Mesleğe ilişkin algı ile bir tutum olarak mesleki yabancılaşma arasındaki ilişkiyi açıklamada Dawis ve Lofqquist’in (1984) İşe Uyum Kuramı’ndan yararlanılabilir. Kuram, meslek seçiminin, bireyin gereksinimlerini tatmin edecek örgütleri ve iş ortamlarını arayışı; diğer yandan da örgütün, gerekliliklerini karşılayabilecek yetenekte bireyler arayışının süreklilik gösteren bir uyumlaşma süreci olduğunu öne sürer (Leung, 2008: 116). Birey-ortam uyumu kavramı, özde bireyler ile çevrelerinin özellikleri arasındaki uyumun, her ikisi açısından olumlu sonuçlar doğurduğunu gösterir (Sekiguchi, 2004: 177). Bu kuram, bireylerin ihtiyaçlarına yoğunlaşan bir kuramdır. Bu kurama göre bireyin 21 farklı ihtiyacı vardır ve bu
ihtiyaçlar altı değer altında incelenebilir: Başarı, bireyin yetenek ve hünerlerini sergilemesi ve “başarı” hissi elde etmesi; diğergamlık, başkaları ile uyumlu bir şekilde çalışabilme ve topluma hizmet etme olanağı; özerklik, işte bağımsız olma ve kontrolün bireyde olduğu hissi;
rahatlık, kendini rahat ve stressiz hissetme; emniyet, işteki istikrar, düzen ve geleceği
kestirebilmek; statü ise diğer insanların gözünde saygınlık kazanmak ve baskın konumda olmaktır (Dawis, 2002, 446’den aktaran Çevik vd., 2012: 42). Bireylerin bu değerleri, pekiştireçlerle (para, statü, esnek çalışma ortamı, iş garantisi vb.) karşılanır. Pekiştireçlerin bireylerin değerlerini karşılayabilme düzeyine, “uyum” denir. Örneğin bir birey paraya çok değer veriyorsa ve seçeceği meslek, pekiştireç olarak iyi para kazandırıyorsa (kazandırdığı algı bireyde oluşmuşsa) uyum yüksek, iyi para kazandırmıyorsa uyum düşük olur (Çevik vd., 2012: 42). Buradan hareketle, mesleki yabancılaşma yaşanmasında, adayların beklentilerinin uyumlu bir karşılık görememesi, neden olarak gösterilebilir. Benzer şekilde eğer bireyler tarafından belirli bir mesleğe özgü görevler, durağan, sıkıcı, basit ve diğer mesleki faaliyetlerden ayrı olarak ve olumsuz algılanırsa, o meslekteki işlerin kendilerine olan katkısı anlamsız görülecektir (Uğur & Erol, 2015: 184). Seeman’ın “anlamsızlaşma” boyutu açısından bakıldığında bu algının sonucu, bireyi mesleki yabancılaşmaya götürecektir.

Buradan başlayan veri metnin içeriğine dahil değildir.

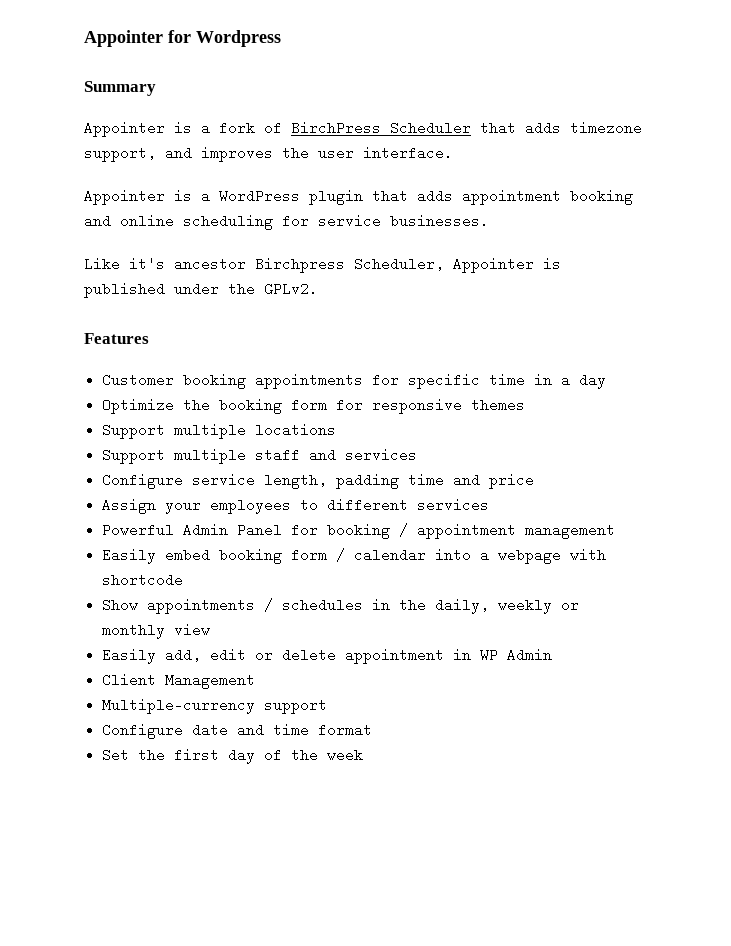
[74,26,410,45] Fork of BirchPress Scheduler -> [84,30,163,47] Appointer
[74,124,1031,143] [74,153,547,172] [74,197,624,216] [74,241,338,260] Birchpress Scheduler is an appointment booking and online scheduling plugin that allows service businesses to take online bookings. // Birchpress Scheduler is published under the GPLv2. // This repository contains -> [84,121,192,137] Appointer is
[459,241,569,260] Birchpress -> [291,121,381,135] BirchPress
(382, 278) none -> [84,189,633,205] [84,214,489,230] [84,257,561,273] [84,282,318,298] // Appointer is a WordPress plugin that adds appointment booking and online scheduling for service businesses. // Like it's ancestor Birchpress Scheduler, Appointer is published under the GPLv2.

Yukarıdaki kuramsal açıklamayı doğrulayacak şekilde; turizm meslek adayı öğrencilerin meslekleriyle ilgili birçok beklentisinin, çalışma hayatında çoğunlukla karşılığını bulamadığı söylenebilir. Yapılan yurt içi ve yurt dışı araştırmalarda, turizm sektöründe kariyer yapma kararı üzerinde etkili olan birçok içsel ve dışsal faktörler ortaya konulmaktadır. Bu faktörler; turizm sektörüne olan bağlılık, mesleğe duyulan olan ilgi, sektörde iş bulma, kendini geliştirme ve yükselme olanakları, mesleğin sağlayacağı sosyalleşme derecesi, mesleki saygınlık ve statü, meslek kapsamına giren işlerin doğası, sektördeki çalışma koşulları, ücret ve ek gelirler vb. olarak sıralanabilir (Kuşluvan & Kuşluvan 2003 ve Özdemir vd., 2005’den aktaran Duman vd., 2006: 53). Bu faktörlerin olumlu olarak değerlendirilmesi, bireylerin turizmi meslek olarak seçme kararını etkilerken, olumsuz olarak algılanması mesleki bir yabancılaşmaya neden olmakta ve mesleki tercihlerini farklı alanlara yönlendirmeleri sonucunu doğurmaktadır (Işık vd., 2015: 30). Turizm eğitimi alanların, mezuniyet sonrasında, daha önce vurgulanan çalışma koşullarına bağlı olarak sektörde çalışmamayı tercih ettiklerini gösteren çok sayıda araştırma bulunmaktadır (Zahari vd., 2005: 105; Bamford, 2012: 21; Baltescu, 2016: 37). King vd. (2003) Melbourne ve Hong Kong’da turizm mezunlarının turizmi meslek olarak seçmeyi hiç düşünmediklerini ortaya koymuştur (Bamford, 2012: 21). Kuşluvan ve Kuşluvan (2003) tarafından Türkiye’de turizm alanında lisans eğitimi veren okullarda yürütülen bir araştırmada, öğrencilerin yaklaşık yarısının (%51)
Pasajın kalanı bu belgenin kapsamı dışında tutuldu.